Y, sin embargo, todo parece indicar que, a poco que le dejen, el ser humano intenta ser dichoso y lo consigue. Diversas investigaciones demuestran que, en tiempos de paz, la mayoría de los individuos se consideran a sí mismos más felices que infelices. He aquí una pregunta curiosa y digna de hacérsela uno mismo: si tuvieras que puntuar tu felicidad o tu grado de satisfacción ante la vida del 1 al 10, siendo 1 la desdicha absoluta y 10 la dicha más completa, ¿qué nota te darías? Cruzo artesanal y burdamente los complejos datos de varias encuestas (algunas tan enormes como la World Values Survey, sobre una muestra de 118.000 personas procedentes de 96 países) y me encuentro con que, de media, los individuos que escogen el 1 suman más o menos un 5%, mientras que los que se califican con un 10 están en torno al 12%. Lo cual es asombroso: si me hubieran preguntado antes de ver los resultados, hubiera predicho que nadie o casi nadie se otorgaría a sí mismo un diez redondo. En total, más de un 60% de las personas se ponen una nota de 6 o superior.

Y, por lo visto, esa felicidad tiende a aumentar, y desde luego parece tener una relación directa con el desarrollo económico, cultural y democrático. Los ricos también lloran, pero menos. Hay un trabajo interesantísimo de la ya citada World Values Survey sobre la evolución de la felicidad en 24 países en las últimas décadas. En este caso, la tabla de medidas va del 1 (nada feliz) al 4 (totalmente feliz). La media de todos los países está en torno al 3. Tres países, Suiza, Estados Unidos y Noruega, no muestran ni aumento ni disminución en su percepción de felicidad en los últimos treinta años; cuatro son un poco más infelices (Austria, Bélgica, Gran Bretaña y Alemania del Oeste), y el resto han subido. Entre ellos España, que, de 1981 a 2006, tortuguea en una lentísima, ínfima ascensión desde el 3 hacia el 3,1. Por cierto que no es, ni con mucho, el mejor resultado; por ejemplo, Irlanda, de 1977 a1999, subió de 3,1 a 3,4. Y Puerto Rico, de 2,9 a 3,5 entre 1963 y 2006. Nosotros estamos actualmente más o menos al nivel de la India, que ha subido de 2,6 a casi 3,1 desde 1975 hasta ahora. O sea que mucho alardear de nuestro carácter jaranero, de las fiestas y las copas y los amigos, del sol español y demás pamplinas, pero somos relativamente menos dichosos que la mayoría.

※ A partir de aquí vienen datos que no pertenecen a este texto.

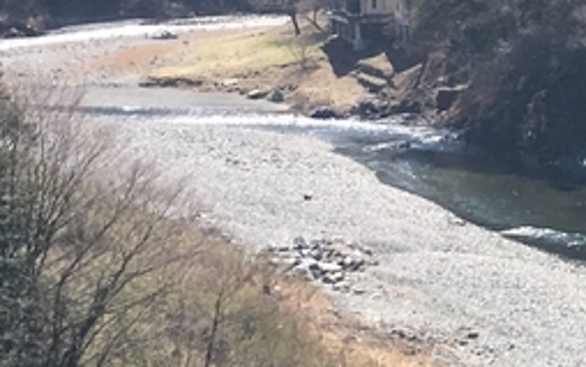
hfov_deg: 13.2
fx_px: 2317
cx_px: 997
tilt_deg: -13.1
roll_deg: +1.9
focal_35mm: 145
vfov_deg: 9.0
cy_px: 388
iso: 25
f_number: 2.2
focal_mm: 4.15
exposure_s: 1/1012
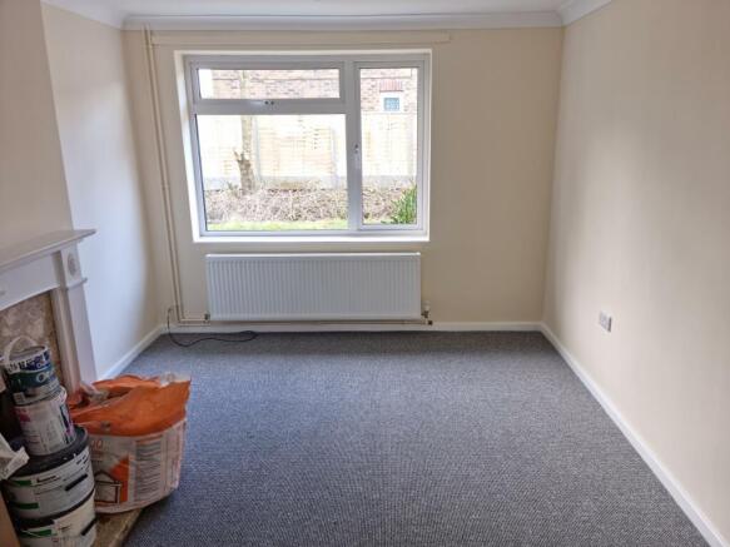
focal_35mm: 27
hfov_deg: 65.3
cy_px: 274
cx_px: 365
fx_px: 569
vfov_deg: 51.3
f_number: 2
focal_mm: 5.9
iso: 32
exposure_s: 1/33
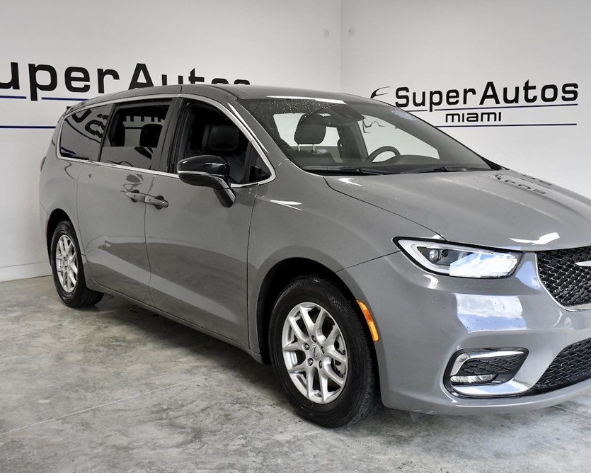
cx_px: 326
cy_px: 235
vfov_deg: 39.2
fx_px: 665
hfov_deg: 47.9
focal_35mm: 38
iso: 2500
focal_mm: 22
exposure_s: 1/1000
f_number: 5
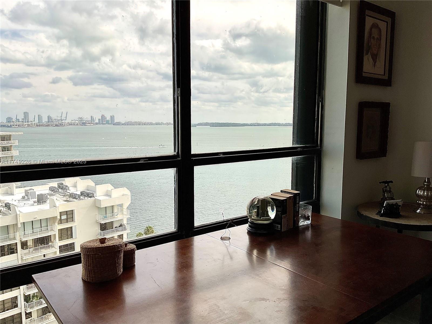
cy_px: 162
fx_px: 362
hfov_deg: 61.7
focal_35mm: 29
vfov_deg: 48.2
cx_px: 216
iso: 16
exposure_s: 1/997
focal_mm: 3
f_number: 1.8
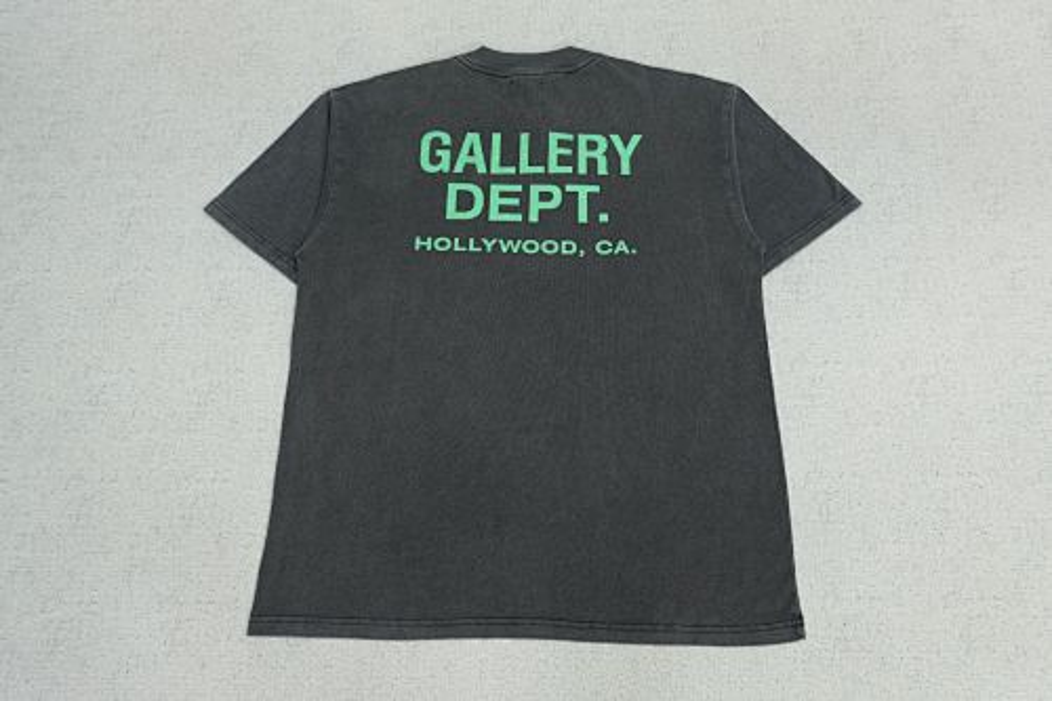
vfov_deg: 53.1
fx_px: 701
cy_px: 350
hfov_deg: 73.8
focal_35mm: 24
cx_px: 526
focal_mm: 16
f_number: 8
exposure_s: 1/160
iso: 1000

Y, aun así, lo maravilloso es comprobar que también somos mayoritariamente felices. Si nuestra media es de 3, eso quiere decir que nos estamos otorgando un notable alto.

Pero aún hay algo más: recientes investigaciones psicológicas parecen demostrar que los más felices (ese 12% que está arriba del todo) no son aquellos a quienes les va mejor en la vida. Un poquito menos de felicidad ayuda a ser más longevo (los ultrafelices tienden a desdeñar preocupaciones y miedos que a menudo son útiles avisos), a ganar más dinero, a desarrollarse más intelectualmente y a tener más éxito (porque cierta insatisfacción espolea la vida). Los mejores resultados, en fin, se consiguen en torno a una puntuación de 8 o de 9. O sea que esta maravillosa vitalidad nuestra, tenaz y adaptativa, no sólo nos ha regalado una propensión básica a la dicha, una alegría orgánica, innata y animal, sino que también le ha dejado un lugar y le ha dado una utilidad al dolor, al malestar y la melancolía. Qué prodigio, la vida.